[Saved entries]
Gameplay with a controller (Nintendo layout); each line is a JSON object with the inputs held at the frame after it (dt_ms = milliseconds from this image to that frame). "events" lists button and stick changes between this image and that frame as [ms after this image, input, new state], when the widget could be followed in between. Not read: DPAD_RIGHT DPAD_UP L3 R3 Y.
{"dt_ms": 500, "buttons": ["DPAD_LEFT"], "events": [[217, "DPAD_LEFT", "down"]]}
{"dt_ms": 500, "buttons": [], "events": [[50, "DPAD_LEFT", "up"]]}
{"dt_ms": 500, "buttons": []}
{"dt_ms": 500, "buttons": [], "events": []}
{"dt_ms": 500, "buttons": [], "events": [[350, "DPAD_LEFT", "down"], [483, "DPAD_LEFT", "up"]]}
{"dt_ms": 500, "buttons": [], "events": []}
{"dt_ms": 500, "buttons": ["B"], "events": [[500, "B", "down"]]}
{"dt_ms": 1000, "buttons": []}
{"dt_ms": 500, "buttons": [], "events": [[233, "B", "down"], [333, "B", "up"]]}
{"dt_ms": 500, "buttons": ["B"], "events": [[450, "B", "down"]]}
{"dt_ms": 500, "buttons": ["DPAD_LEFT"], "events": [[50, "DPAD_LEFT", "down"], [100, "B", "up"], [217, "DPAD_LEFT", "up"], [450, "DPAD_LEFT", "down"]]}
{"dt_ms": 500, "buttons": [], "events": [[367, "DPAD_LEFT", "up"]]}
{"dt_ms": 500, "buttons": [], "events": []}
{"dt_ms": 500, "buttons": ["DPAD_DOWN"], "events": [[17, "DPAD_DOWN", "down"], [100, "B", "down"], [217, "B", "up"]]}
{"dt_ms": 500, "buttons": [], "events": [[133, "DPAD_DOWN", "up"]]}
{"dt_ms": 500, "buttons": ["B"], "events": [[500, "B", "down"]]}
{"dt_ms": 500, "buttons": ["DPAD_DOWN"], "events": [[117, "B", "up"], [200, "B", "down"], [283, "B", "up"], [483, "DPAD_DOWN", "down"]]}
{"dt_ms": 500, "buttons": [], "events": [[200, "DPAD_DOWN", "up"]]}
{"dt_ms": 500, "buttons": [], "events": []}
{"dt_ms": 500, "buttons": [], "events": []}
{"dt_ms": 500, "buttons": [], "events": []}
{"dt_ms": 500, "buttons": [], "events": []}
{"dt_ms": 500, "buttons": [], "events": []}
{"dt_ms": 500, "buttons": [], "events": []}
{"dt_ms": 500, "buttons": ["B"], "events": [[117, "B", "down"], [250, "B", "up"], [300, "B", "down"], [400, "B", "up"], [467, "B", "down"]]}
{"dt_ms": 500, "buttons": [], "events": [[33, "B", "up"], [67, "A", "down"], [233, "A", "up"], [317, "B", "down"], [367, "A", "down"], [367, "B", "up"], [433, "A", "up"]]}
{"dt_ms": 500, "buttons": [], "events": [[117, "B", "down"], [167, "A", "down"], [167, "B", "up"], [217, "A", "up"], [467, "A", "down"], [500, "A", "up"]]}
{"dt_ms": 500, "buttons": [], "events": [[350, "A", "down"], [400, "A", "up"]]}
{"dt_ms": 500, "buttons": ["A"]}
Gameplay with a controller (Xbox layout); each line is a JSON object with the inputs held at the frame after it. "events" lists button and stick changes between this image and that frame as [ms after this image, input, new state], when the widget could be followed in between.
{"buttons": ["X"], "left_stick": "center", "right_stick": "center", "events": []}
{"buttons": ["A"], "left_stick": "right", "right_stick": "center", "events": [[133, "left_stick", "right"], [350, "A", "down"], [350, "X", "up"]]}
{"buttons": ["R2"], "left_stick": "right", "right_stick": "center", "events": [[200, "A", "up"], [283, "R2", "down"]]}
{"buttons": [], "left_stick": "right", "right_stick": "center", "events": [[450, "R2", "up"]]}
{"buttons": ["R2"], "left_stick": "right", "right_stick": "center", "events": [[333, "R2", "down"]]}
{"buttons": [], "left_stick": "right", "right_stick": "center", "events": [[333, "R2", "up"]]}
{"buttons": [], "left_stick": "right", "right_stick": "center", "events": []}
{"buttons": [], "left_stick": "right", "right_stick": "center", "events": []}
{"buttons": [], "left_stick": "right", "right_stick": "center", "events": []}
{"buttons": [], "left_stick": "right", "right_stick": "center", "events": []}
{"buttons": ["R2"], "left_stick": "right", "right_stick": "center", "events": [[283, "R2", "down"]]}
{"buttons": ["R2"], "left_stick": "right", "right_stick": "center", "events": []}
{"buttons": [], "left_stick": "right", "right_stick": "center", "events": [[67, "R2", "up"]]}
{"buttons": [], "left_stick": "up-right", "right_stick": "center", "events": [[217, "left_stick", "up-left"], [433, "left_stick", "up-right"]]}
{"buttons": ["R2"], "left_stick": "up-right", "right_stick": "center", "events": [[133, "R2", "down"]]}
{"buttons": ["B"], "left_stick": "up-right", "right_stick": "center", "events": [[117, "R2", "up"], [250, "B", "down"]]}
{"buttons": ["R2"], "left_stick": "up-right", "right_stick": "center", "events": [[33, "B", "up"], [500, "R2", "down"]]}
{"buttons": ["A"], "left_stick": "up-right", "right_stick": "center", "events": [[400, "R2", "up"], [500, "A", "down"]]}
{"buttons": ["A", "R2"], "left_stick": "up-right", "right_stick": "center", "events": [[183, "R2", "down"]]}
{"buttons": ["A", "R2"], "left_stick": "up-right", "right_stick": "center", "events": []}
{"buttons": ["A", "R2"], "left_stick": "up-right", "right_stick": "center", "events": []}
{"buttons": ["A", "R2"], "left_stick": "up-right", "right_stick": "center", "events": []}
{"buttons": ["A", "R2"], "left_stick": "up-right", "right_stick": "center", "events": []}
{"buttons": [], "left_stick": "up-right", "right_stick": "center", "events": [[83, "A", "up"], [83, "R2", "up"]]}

ABOUT THIS TASK
Please show every line above that includes the word "held".

EXPECTED ANSWER
Gameplay with a controller (Nintendo layout); each line is a JSON object with the inputs held at the frame after it (dt_ms = milliseconds from this image to that frame). "events" lists button and stick changes between this image and that frame as [ms after this image, input, new state], when the widget could be followed in between. Not read: DPAD_RIGHT DPAD_UP L3 R3 Y.
Gameplay with a controller (Xbox layout); each line is a JSON object with the inputs held at the frame after it. "events" lists button and stick changes between this image and that frame as [ms after this image, input, new state], when the widget could be followed in between.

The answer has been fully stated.